⟨
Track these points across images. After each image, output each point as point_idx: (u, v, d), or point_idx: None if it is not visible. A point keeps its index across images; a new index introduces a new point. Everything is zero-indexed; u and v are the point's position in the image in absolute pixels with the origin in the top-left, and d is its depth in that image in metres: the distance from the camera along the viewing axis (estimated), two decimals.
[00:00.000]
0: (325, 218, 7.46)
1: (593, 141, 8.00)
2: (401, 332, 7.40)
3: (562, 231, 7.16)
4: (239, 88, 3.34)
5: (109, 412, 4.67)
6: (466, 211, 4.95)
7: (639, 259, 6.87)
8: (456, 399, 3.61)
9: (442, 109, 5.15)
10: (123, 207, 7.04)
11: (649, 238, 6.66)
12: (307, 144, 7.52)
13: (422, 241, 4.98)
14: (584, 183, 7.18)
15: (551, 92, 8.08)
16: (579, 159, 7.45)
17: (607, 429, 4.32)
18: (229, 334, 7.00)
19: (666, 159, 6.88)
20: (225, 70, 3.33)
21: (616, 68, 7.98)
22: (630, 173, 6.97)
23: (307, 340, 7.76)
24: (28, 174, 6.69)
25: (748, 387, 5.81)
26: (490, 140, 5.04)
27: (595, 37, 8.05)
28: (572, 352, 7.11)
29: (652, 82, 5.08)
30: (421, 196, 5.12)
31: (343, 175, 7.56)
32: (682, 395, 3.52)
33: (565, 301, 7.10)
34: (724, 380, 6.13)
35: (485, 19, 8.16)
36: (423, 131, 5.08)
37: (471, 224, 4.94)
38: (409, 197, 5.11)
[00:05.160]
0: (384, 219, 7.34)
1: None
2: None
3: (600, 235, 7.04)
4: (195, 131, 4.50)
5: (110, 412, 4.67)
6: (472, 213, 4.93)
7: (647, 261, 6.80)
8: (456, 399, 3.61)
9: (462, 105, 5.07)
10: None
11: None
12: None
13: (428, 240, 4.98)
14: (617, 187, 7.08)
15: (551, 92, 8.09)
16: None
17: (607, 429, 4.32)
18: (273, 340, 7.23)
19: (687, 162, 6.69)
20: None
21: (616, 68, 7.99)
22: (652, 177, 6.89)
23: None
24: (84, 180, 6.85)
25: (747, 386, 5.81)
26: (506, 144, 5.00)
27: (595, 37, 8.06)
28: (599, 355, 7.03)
⟩
** What is expected **
All of the material should be copied verbatim.

** Expected answer **
Track these points across images. After each image, output each point as point_idx: (u, v, d), or point_idx: None if it is not visible. A point keeps its index across images; a new index introduces a new point. Everything is zero-indexed; u and v are the point's position in the image in absolute pixels with the origin in the top-left, and d is its depth in that image in metres: the distance from the camera along the viewing axis (estimated), two decimals.
[00:00.000]
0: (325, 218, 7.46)
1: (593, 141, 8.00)
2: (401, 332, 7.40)
3: (562, 231, 7.16)
4: (239, 88, 3.34)
5: (109, 412, 4.67)
6: (466, 211, 4.95)
7: (639, 259, 6.87)
8: (456, 399, 3.61)
9: (442, 109, 5.15)
10: (123, 207, 7.04)
11: (649, 238, 6.66)
12: (307, 144, 7.52)
13: (422, 241, 4.98)
14: (584, 183, 7.18)
15: (551, 92, 8.08)
16: (579, 159, 7.45)
17: (607, 429, 4.32)
18: (229, 334, 7.00)
19: (666, 159, 6.88)
20: (225, 70, 3.33)
21: (616, 68, 7.98)
22: (630, 173, 6.97)
23: (307, 340, 7.76)
24: (28, 174, 6.69)
25: (748, 387, 5.81)
26: (490, 140, 5.04)
27: (595, 37, 8.05)
28: (572, 352, 7.11)
29: (652, 82, 5.08)
30: (421, 196, 5.12)
31: (343, 175, 7.56)
32: (682, 395, 3.52)
33: (565, 301, 7.10)
34: (724, 380, 6.13)
35: (485, 19, 8.16)
36: (423, 131, 5.08)
37: (471, 224, 4.94)
38: (409, 197, 5.11)
[00:05.160]
0: (384, 219, 7.34)
1: None
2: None
3: (600, 235, 7.04)
4: (195, 131, 4.50)
5: (110, 412, 4.67)
6: (472, 213, 4.93)
7: (647, 261, 6.80)
8: (456, 399, 3.61)
9: (462, 105, 5.07)
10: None
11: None
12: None
13: (428, 240, 4.98)
14: (617, 187, 7.08)
15: (551, 92, 8.09)
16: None
17: (607, 429, 4.32)
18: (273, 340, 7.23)
19: (687, 162, 6.69)
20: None
21: (616, 68, 7.99)
22: (652, 177, 6.89)
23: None
24: (84, 180, 6.85)
25: (747, 386, 5.81)
26: (506, 144, 5.00)
27: (595, 37, 8.06)
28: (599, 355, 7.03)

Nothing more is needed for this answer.